Return the records below word for word.

======== DATA SHOWN ========

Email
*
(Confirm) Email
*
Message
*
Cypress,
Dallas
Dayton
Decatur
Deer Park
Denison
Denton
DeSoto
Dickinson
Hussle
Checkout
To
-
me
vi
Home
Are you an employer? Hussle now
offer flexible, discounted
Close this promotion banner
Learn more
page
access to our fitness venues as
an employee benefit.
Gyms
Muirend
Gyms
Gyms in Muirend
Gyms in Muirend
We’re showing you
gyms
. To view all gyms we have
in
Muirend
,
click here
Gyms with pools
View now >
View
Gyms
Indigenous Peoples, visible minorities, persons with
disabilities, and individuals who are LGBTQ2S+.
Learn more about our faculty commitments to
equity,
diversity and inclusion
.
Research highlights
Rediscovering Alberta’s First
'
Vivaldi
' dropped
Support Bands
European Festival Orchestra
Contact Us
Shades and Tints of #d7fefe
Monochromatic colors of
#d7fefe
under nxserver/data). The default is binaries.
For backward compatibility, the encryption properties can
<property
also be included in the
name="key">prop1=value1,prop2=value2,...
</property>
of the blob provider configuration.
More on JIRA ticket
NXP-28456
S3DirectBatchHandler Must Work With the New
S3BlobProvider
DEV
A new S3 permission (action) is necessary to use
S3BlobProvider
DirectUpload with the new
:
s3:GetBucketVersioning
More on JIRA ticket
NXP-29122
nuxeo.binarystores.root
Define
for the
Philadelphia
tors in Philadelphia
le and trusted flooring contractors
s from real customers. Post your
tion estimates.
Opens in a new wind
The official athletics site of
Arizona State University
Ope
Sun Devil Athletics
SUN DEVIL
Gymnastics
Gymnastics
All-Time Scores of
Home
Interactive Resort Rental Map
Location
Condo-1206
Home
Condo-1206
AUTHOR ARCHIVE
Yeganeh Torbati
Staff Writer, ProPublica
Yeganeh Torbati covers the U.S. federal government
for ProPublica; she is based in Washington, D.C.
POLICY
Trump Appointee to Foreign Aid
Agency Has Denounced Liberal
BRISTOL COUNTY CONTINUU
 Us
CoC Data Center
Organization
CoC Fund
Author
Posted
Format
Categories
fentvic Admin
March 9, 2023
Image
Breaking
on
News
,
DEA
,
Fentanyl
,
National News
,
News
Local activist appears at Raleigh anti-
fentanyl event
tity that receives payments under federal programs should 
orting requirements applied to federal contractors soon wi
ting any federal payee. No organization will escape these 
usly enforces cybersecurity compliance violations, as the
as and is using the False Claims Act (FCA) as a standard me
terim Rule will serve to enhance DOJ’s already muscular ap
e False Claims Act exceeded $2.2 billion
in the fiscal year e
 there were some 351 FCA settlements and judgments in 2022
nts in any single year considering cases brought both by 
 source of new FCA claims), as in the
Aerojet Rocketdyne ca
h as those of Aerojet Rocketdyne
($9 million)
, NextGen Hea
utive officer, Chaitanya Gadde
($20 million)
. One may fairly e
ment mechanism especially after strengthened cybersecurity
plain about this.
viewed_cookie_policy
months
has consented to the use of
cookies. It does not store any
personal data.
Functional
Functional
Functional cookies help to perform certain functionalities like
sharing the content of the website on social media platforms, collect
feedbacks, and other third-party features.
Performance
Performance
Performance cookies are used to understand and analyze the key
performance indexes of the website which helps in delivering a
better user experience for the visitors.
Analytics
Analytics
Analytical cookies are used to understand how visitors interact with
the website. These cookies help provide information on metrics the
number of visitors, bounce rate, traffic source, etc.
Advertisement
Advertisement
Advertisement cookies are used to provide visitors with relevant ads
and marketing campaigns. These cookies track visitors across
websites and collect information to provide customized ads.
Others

========

REPLY →
Email
*
(Confirm) Email
*
Message
*
Cypress,
Dallas
Dayton
Decatur
Deer Park
Denison
Denton
DeSoto
Dickinson
Hussle
Checkout
To
-
me
vi
Home
Are you an employer? Hussle now
offer flexible, discounted
Close this promotion banner
Learn more
page
access to our fitness venues as
an employee benefit.
Gyms
Muirend
Gyms
Gyms in Muirend
Gyms in Muirend
We’re showing you
gyms
. To view all gyms we have
in
Muirend
,
click here
Gyms with pools
View now >
View
Gyms
Indigenous Peoples, visible minorities, persons with
disabilities, and individuals who are LGBTQ2S+.
Learn more about our faculty commitments to
equity,
diversity and inclusion
.
Research highlights
Rediscovering Alberta’s First
'
Vivaldi
' dropped
Support Bands
European Festival Orchestra
Contact Us
Shades and Tints of #d7fefe
Monochromatic colors of
#d7fefe
under nxserver/data). The default is binaries.
For backward compatibility, the encryption properties can
<property
also be included in the
name="key">prop1=value1,prop2=value2,...
</property>
of the blob provider configuration.
More on JIRA ticket
NXP-28456
S3DirectBatchHandler Must Work With the New
S3BlobProvider
DEV
A new S3 permission (action) is necessary to use
S3BlobProvider
DirectUpload with the new
:
s3:GetBucketVersioning
More on JIRA ticket
NXP-29122
nuxeo.binarystores.root
Define
for the
Philadelphia
tors in Philadelphia
le and trusted flooring contractors
s from real customers. Post your
tion estimates.
Opens in a new wind
The official athletics site of
Arizona State University
Ope
Sun Devil Athletics
SUN DEVIL
Gymnastics
Gymnastics
All-Time Scores of
Home
Interactive Resort Rental Map
Location
Condo-1206
Home
Condo-1206
AUTHOR ARCHIVE
Yeganeh Torbati
Staff Writer, ProPublica
Yeganeh Torbati covers the U.S. federal government
for ProPublica; she is based in Washington, D.C.
POLICY
Trump Appointee to Foreign Aid
Agency Has Denounced Liberal
BRISTOL COUNTY CONTINUU
 Us
CoC Data Center
Organization
CoC Fund
Author
Posted
Format
Categories
fentvic Admin
March 9, 2023
Image
Breaking
on
News
,
DEA
,
Fentanyl
,
National News
,
News
Local activist appears at Raleigh anti-
fentanyl event
tity that receives payments under federal programs should 
orting requirements applied to federal contractors soon wi
ting any federal payee. No organization will escape these 
usly enforces cybersecurity compliance violations, as the
as and is using the False Claims Act (FCA) as a standard me
terim Rule will serve to enhance DOJ’s already muscular ap
e False Claims Act exceeded $2.2 billion
in the fiscal year e
 there were some 351 FCA settlements and judgments in 2022
nts in any single year considering cases brought both by 
 source of new FCA claims), as in the
Aerojet Rocketdyne ca
h as those of Aerojet Rocketdyne
($9 million)
, NextGen Hea
utive officer, Chaitanya Gadde
($20 million)
. One may fairly e
ment mechanism especially after strengthened cybersecurity
plain about this.
viewed_cookie_policy
months
has consented to the use of
cookies. It does not store any
personal data.
Functional
Functional
Functional cookies help to perform certain functionalities like
sharing the content of the website on social media platforms, collect
feedbacks, and other third-party features.
Performance
Performance
Performance cookies are used to understand and analyze the key
performance indexes of the website which helps in delivering a
better user experience for the visitors.
Analytics
Analytics
Analytical cookies are used to understand how visitors interact with
the website. These cookies help provide information on metrics the
number of visitors, bounce rate, traffic source, etc.
Advertisement
Advertisement
Advertisement cookies are used to provide visitors with relevant ads
and marketing campaigns. These cookies track visitors across
websites and collect information to provide customized ads.
Others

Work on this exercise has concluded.